# [solved] Erster Reboot - VFS: Unable to mount root fs - Grub

## spider-j

Hallo. Ich nutze jetzt seit einigen Jahren Ubuntu und da kam mir mal der Gedanke, ich könnte doch mal Linux austesten  :Wink: 

Wie dem auch sei: natürlich hatte ich nach kompilieren etc... beim ersten Versuch zu booten die erste "kernel panic" meines Lebens. Gehört ja wohl auch dazu. Na und nun, gilt es herauszufinden, woran es liegt. Ja, ich habe bereits google befragt und weiß, dass zu dem Thema viel zu finden ist. Allerdings habe ich eine sehr, ich würde sagen, "spezielle" Festplattensituation, mit der ich einfach den Durchblick verloren habe. D.h. ich bin mir einfach nicht sicher, ob ich einfach im Kernel eine Funktion zu viel deaktiviert habe oder ob ich einfach Grub nicht korrekt konfiguriert habe. 

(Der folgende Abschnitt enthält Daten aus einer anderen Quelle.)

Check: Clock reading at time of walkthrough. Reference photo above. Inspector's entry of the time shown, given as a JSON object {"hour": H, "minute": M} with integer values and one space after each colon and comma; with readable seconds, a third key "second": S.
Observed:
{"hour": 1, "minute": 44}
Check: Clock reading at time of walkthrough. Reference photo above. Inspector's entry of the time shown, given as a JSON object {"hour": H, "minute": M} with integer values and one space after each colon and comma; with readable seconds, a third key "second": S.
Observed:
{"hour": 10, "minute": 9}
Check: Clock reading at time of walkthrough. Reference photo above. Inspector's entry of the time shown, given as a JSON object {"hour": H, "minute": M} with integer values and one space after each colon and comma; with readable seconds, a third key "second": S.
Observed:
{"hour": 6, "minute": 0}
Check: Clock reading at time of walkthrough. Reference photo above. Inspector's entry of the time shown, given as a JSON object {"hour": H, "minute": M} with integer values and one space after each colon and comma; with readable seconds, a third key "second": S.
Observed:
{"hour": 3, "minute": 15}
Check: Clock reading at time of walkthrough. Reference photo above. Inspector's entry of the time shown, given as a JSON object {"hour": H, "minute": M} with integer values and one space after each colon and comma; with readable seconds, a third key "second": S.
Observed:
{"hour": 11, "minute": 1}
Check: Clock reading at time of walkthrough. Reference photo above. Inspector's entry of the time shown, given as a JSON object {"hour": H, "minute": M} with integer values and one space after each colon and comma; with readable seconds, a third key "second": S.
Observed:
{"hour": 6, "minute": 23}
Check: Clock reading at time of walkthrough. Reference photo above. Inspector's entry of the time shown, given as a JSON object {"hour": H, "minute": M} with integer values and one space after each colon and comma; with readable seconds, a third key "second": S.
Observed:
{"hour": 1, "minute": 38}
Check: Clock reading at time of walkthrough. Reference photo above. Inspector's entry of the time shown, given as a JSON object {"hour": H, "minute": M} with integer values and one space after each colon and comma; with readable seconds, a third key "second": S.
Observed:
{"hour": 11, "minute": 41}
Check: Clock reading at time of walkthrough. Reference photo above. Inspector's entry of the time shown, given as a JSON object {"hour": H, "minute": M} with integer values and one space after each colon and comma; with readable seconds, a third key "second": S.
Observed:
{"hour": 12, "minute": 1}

Grundsituation: Ich hab hier einen Desktop mit drei internen Festplatten. 1x IDE, 2x SATA. Auf einer SATA habe ich Ubuntu /boot, swap + /, auf der zweiten SATA Ubuntu /home und auf der IDE Platte wollte ich jetzt mal Gentoo austesten. Im Bios sind die Platten wie folgt Nummeriert: CH0 = IDE, CH2 = SATA Ubuntu boot , CH3 = SATA Ubuntu home. Ich kann die Bootreihenfolge im Bios konfigurieren. Für alle Tests habe ich CH0 als erstes Bootdevice nach CDROM ausgewählt. 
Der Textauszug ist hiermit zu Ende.